[Description of the task]: Print every line below that comes at or after the line containing "right ankle: (79, 551)", exactly as written.
==== Data provided
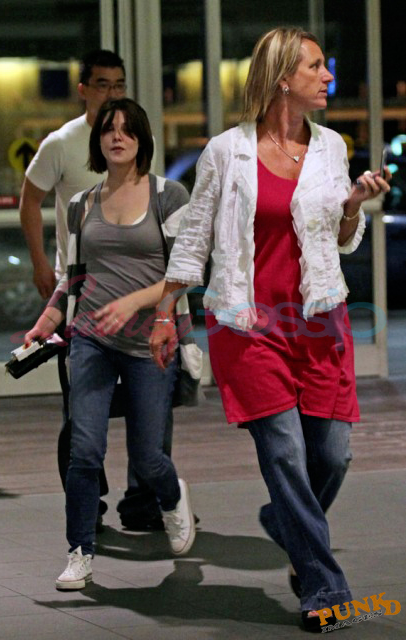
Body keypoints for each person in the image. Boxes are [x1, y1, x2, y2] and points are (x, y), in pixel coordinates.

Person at [150, 27, 391, 633]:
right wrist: (166, 311)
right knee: (284, 453)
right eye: (316, 67)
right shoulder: (226, 152)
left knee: (332, 455)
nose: (328, 76)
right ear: (283, 78)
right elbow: (195, 237)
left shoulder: (331, 147)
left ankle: (286, 522)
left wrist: (354, 206)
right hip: (250, 324)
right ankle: (324, 588)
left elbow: (341, 239)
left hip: (319, 322)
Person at [25, 97, 196, 590]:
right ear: (98, 141)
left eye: (127, 129)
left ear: (142, 139)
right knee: (84, 450)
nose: (117, 137)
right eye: (108, 129)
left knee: (148, 458)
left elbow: (185, 272)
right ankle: (79, 551)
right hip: (91, 340)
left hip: (150, 343)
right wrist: (47, 321)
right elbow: (72, 277)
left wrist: (133, 303)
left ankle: (172, 496)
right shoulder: (81, 204)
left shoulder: (169, 196)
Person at [20, 49, 164, 531]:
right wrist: (42, 263)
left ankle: (145, 500)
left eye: (118, 84)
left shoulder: (133, 140)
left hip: (140, 303)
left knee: (147, 412)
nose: (111, 93)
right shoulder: (62, 143)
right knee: (82, 412)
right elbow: (30, 200)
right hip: (79, 295)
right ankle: (89, 504)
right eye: (102, 84)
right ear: (83, 90)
========
[Problem solution]:
right ankle: (79, 551)
right hip: (91, 340)
left hip: (150, 343)
right wrist: (47, 321)
right elbow: (72, 277)
left wrist: (133, 303)
left ankle: (172, 496)
right shoulder: (81, 204)
left shoulder: (169, 196)
Person at [20, 49, 164, 531]:
right wrist: (42, 263)
left ankle: (145, 500)
left eye: (118, 84)
left shoulder: (133, 140)
left hip: (140, 303)
left knee: (147, 412)
nose: (111, 93)
right shoulder: (62, 143)
right knee: (82, 412)
right elbow: (30, 200)
right hip: (79, 295)
right ankle: (89, 504)
right eye: (102, 84)
right ear: (83, 90)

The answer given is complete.